What might this mean?
Looking at this with a glass is half full view one might say that with all of the factors above predicting worse outcome for infants, the fact that the groups are not different in outcome may mean that the 24 hour model does indeed confer a benefit. Maybe having a Neonatologist around the clock means that care is made that much better to offset the effect of these other risk factors? On the other hand another explanation could also be that the reason there is no difference is that the sample just isn’t big enough to show a difference. In other words the size of the study might be underpowered to find a difference in developmental outcome.

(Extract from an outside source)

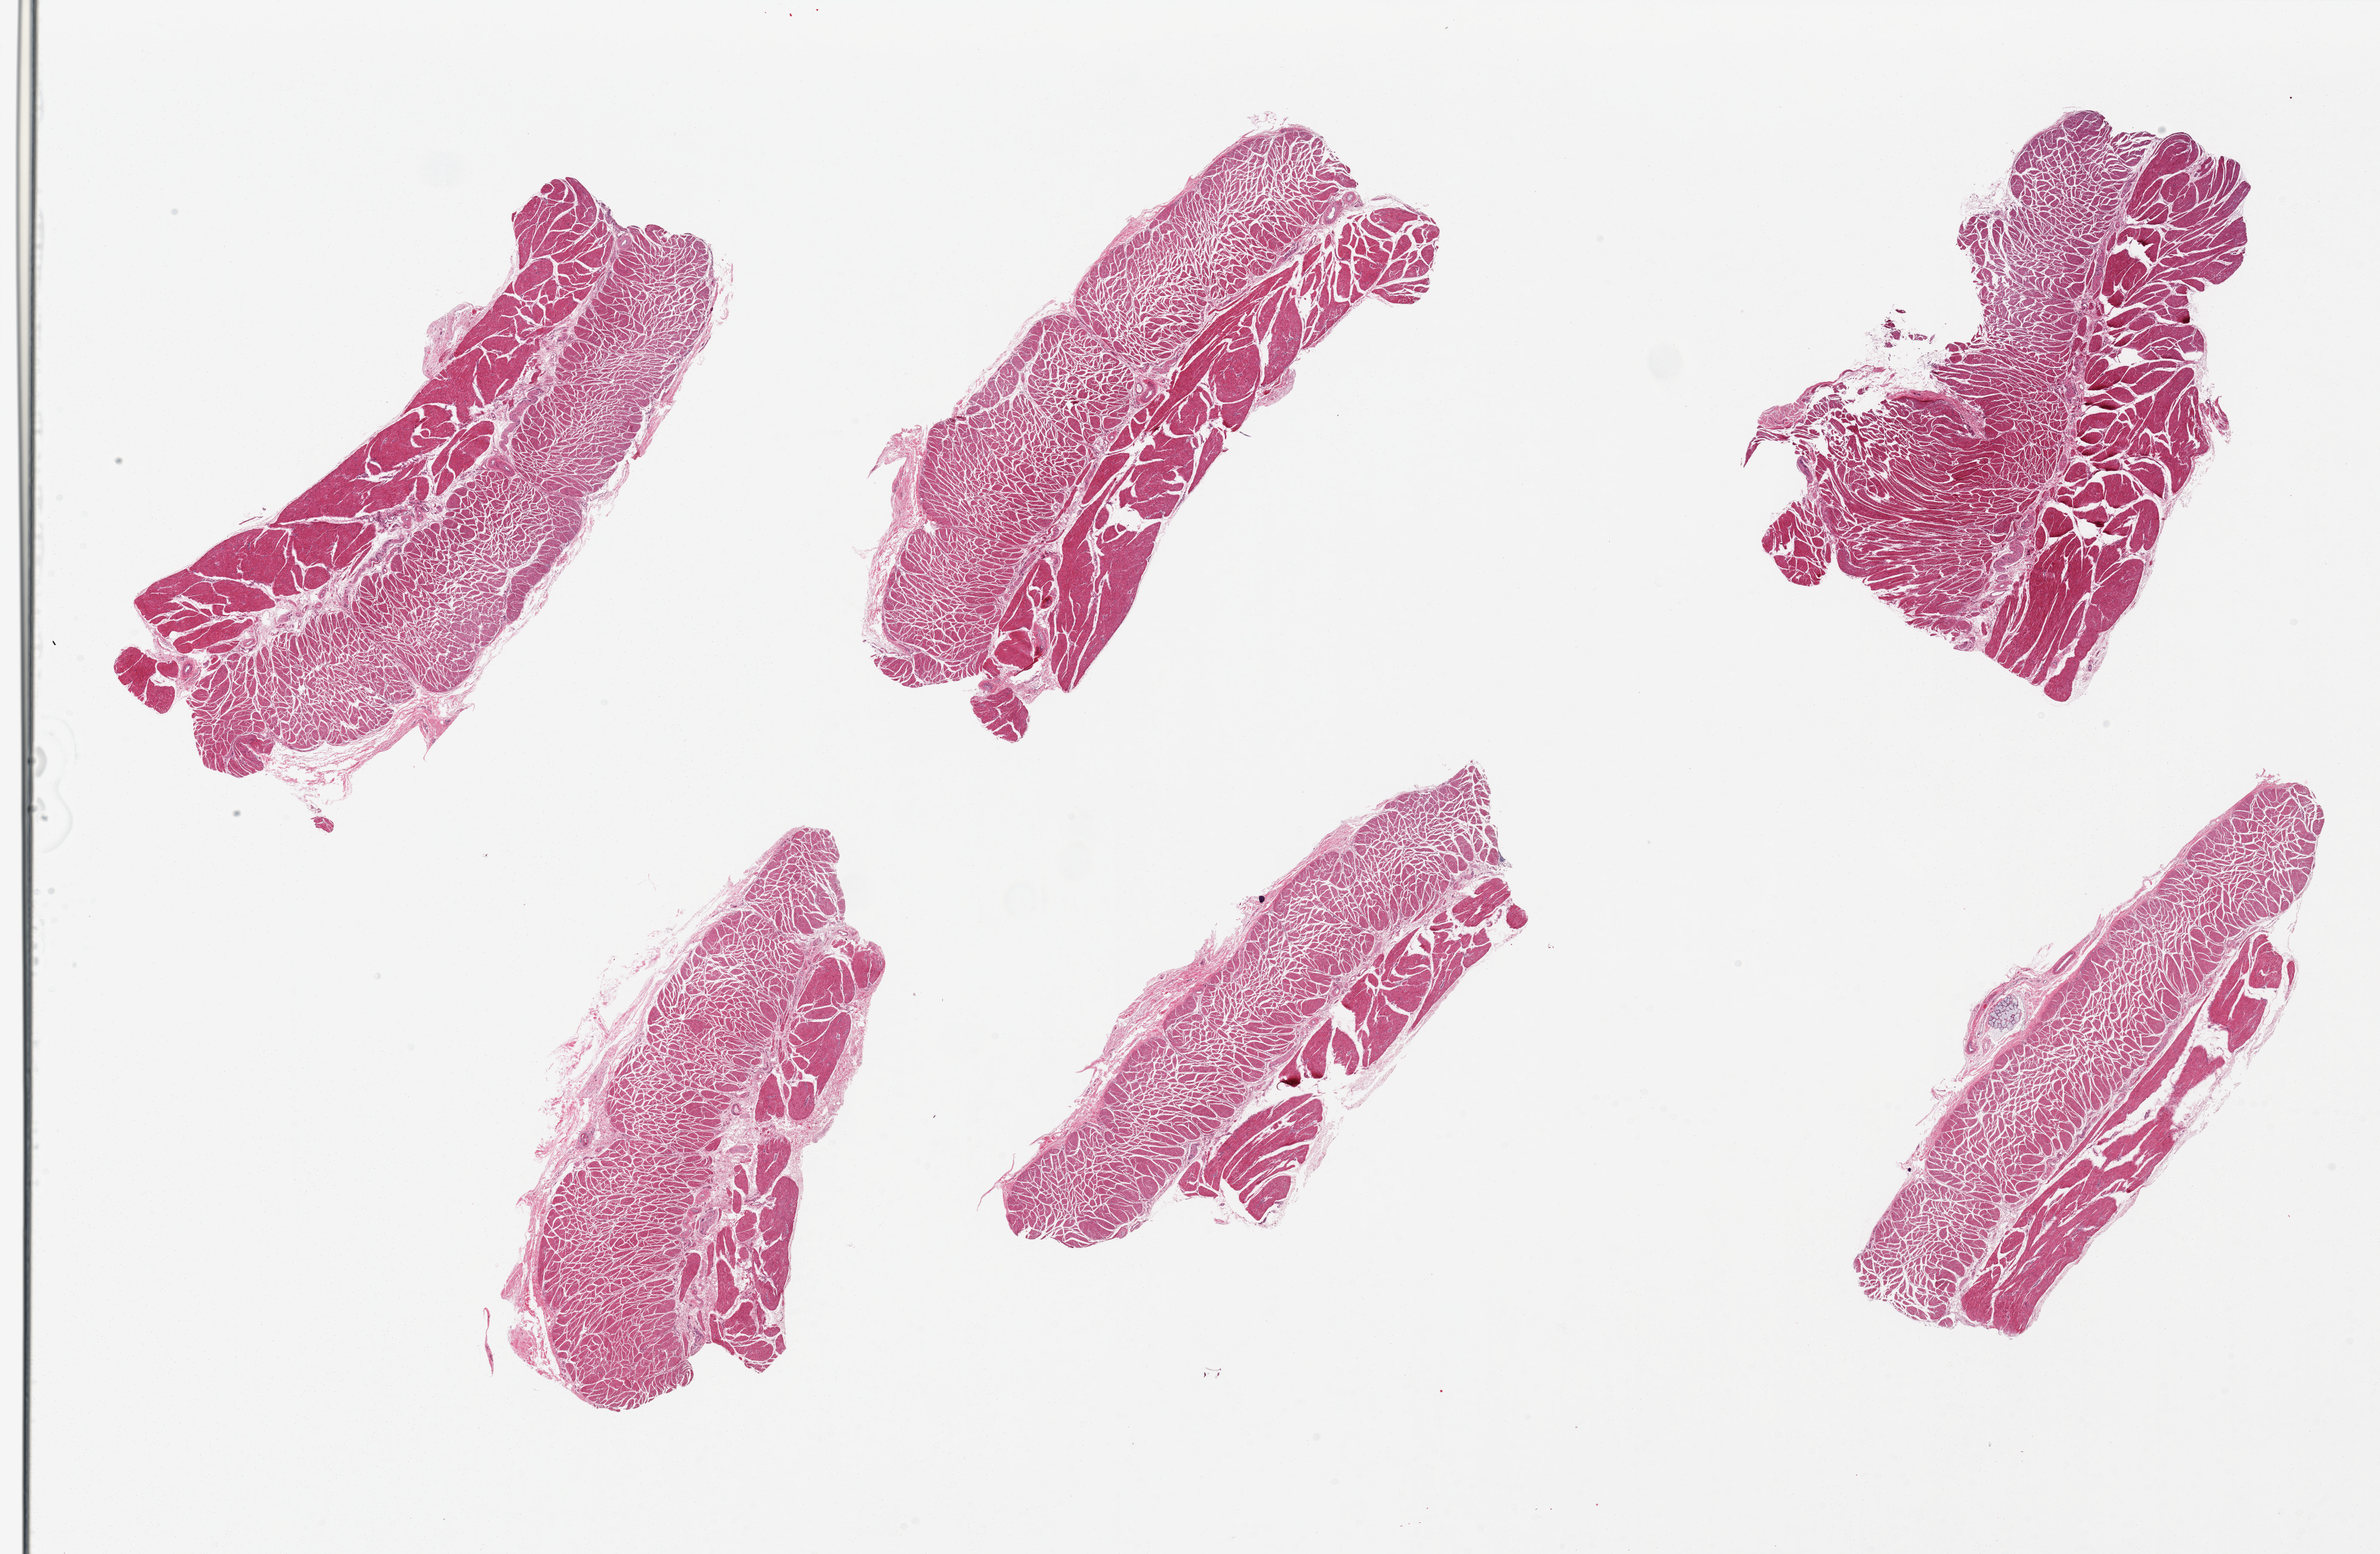
Digitized haematoxylin and eosin-stained section, brightfield — whole scanned area (about 31.5 x 20.6 mm, acquisition: 20x scan) shown as a low-resolution overview; PAXgene-fixed, paraffin-embedded tissue; section of esophageal muscle (target tissue); tissue donor sample. Donor sex: male.
Pathologist's review note for this sample: 6 pieces; relatively well-trimmed with small focus of mucous glands.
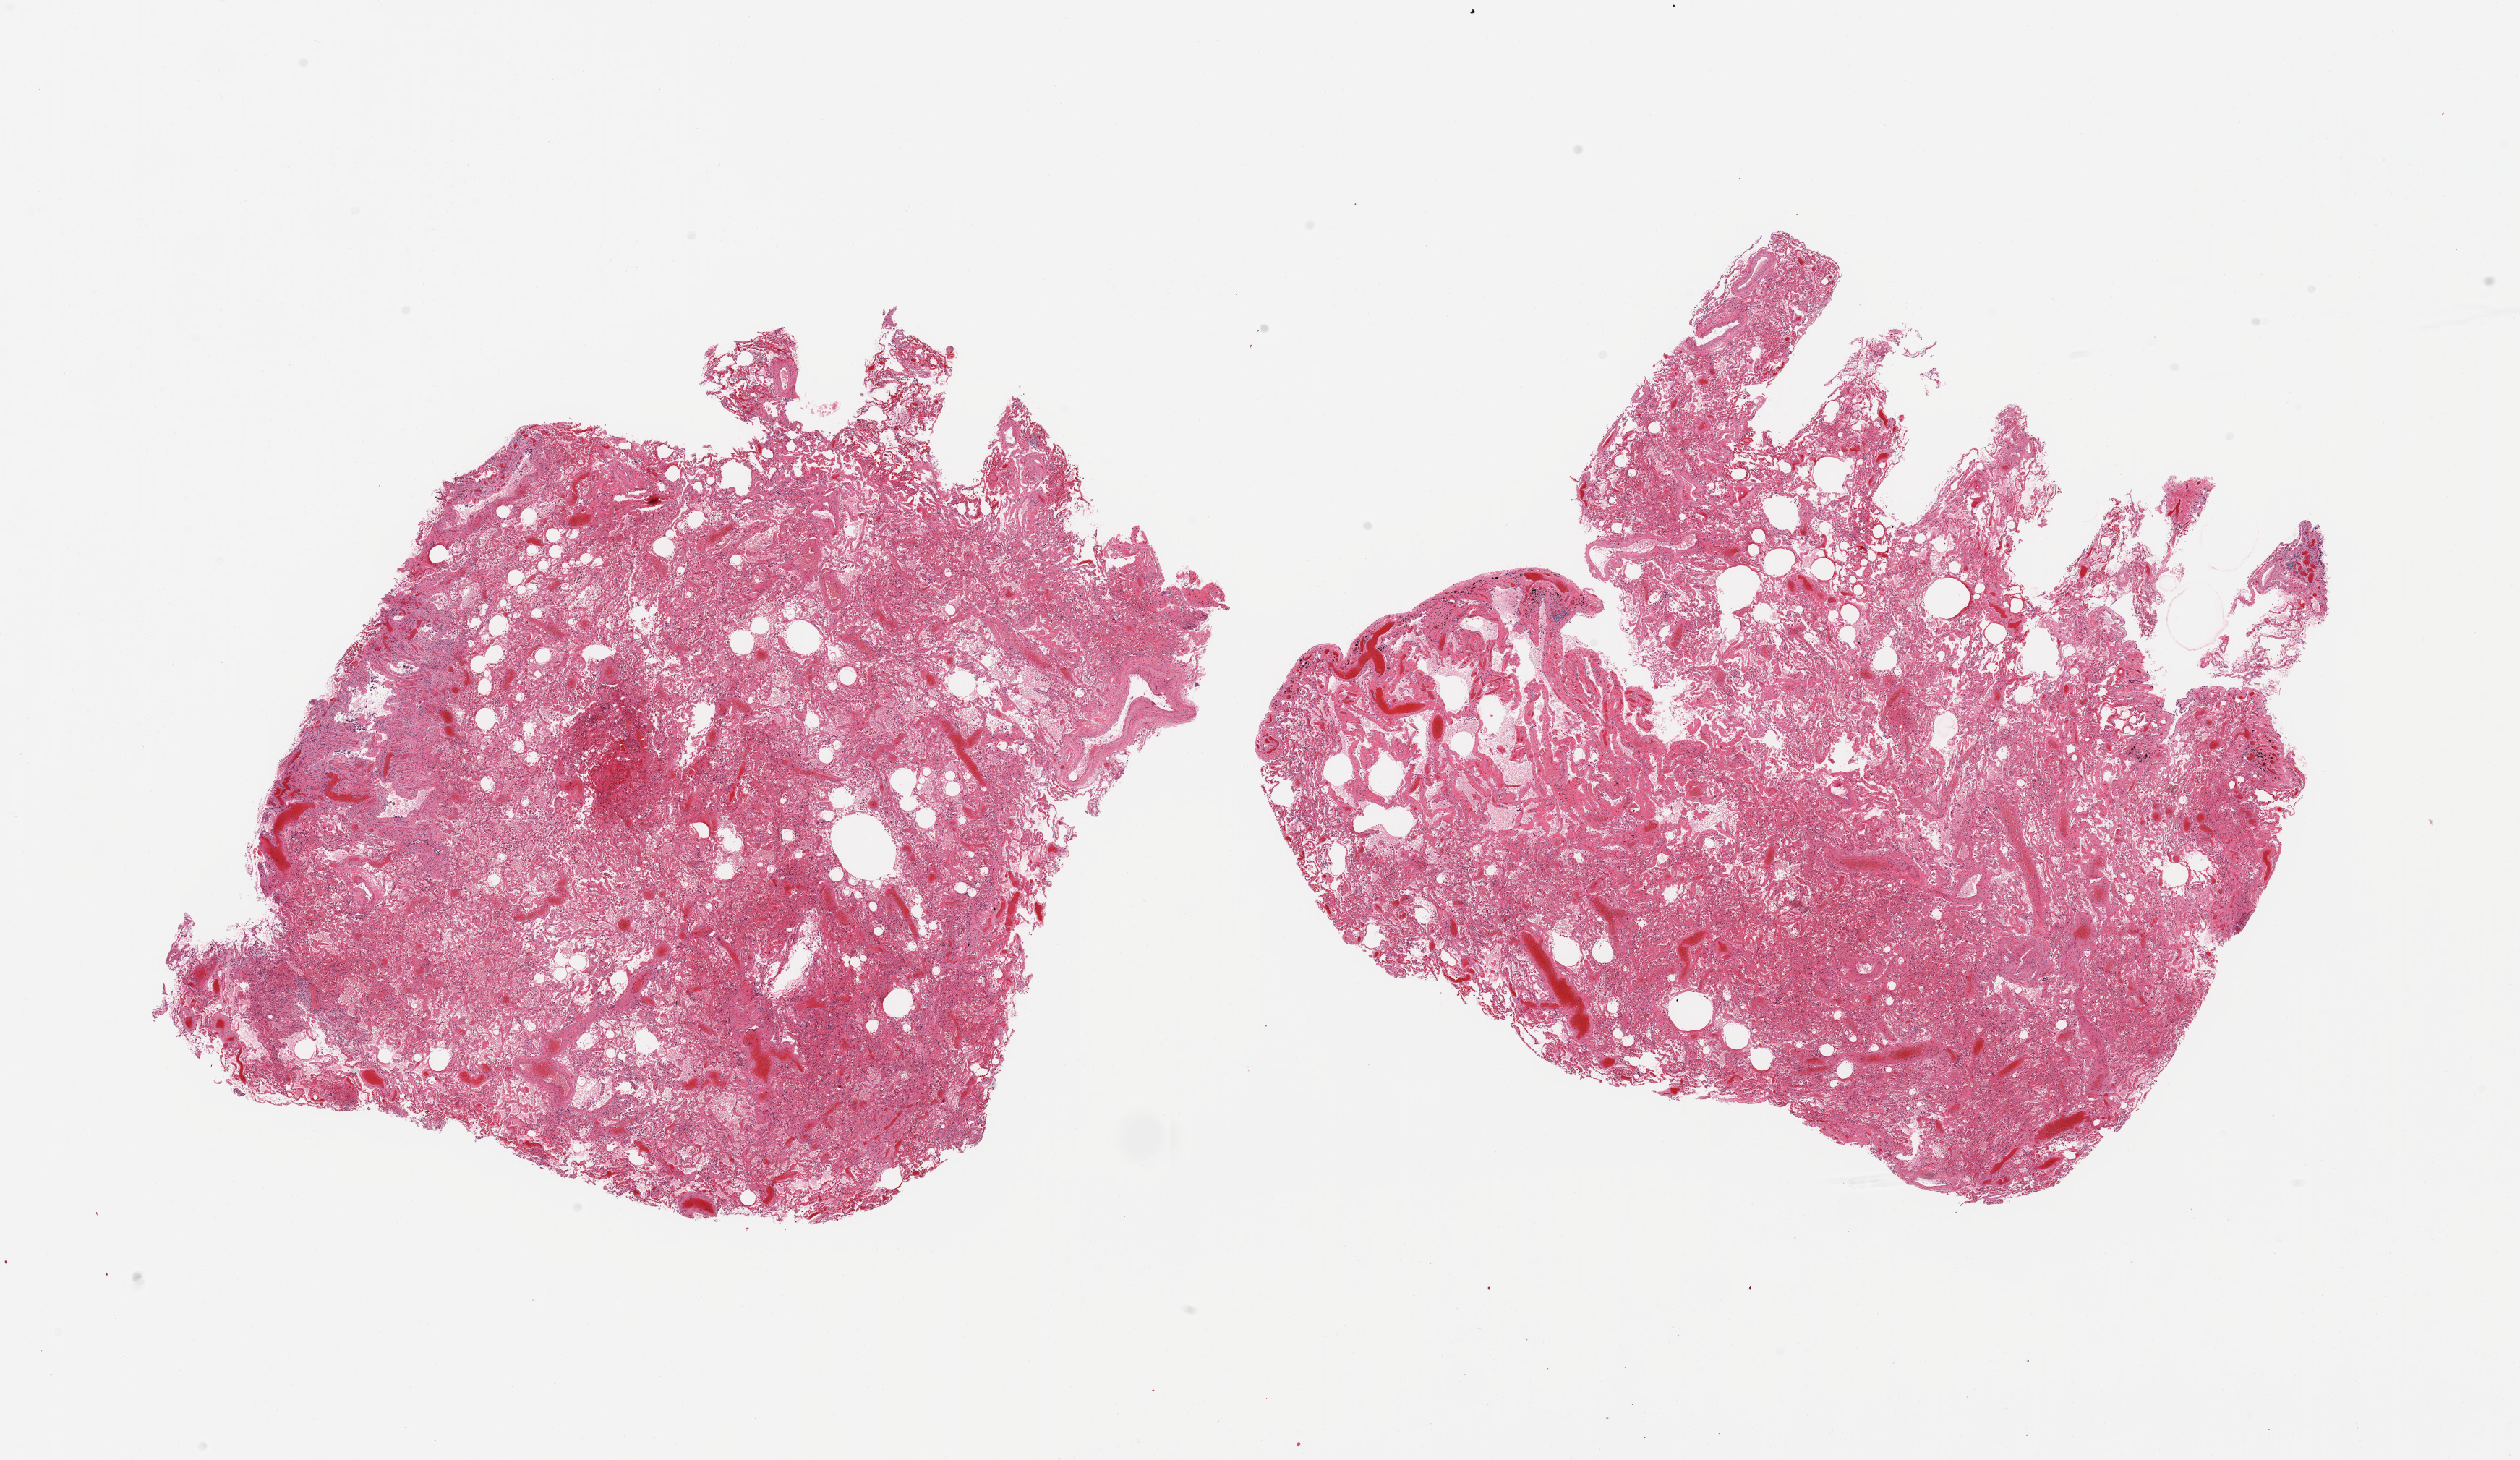
Whole-slide image, hematoxylin and eosin (H&E) stain, shown as a low-resolution overview of the whole scanned area (about 27.6 x 16.0 mm, slide scanned at 20x). PAXgene-fixed paraffin-embedded (PFPE) section. Target tissue: lung. Donor tissue sample. Donor: male.
Reviewer comment on this tissue sample: 2 pieces; congestion, edema, 1 piece includes portion of pleura (not target), some fibrosis.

One of the conclusions in this study is that the presence of a Neonatologist around the clock may have led to earlier extubation and account for the nearly 10 day difference in duration of ventilation. While I would love to believe that for personal reasons I don’t think we can ignore the fact that in the earlier epoch almost 50% of the babies received postnatal steroids compared to 8% in the later period. Postnatal steroids work and they do so by helping us get babies off ventilators. It is hard to ignore that point although I woudl like to take credit for such an achievement.
For now it would appear that I don’t feel compelled to stay overnight in the hospital unless it is necessary due to patient condition necessitating me having my eye on the patient. I am not sure where our field will go in the future but for now I don’t see the evidence being there for a change in practice. With that I will retire to my bedroom while I am on call and get some rest (I hope).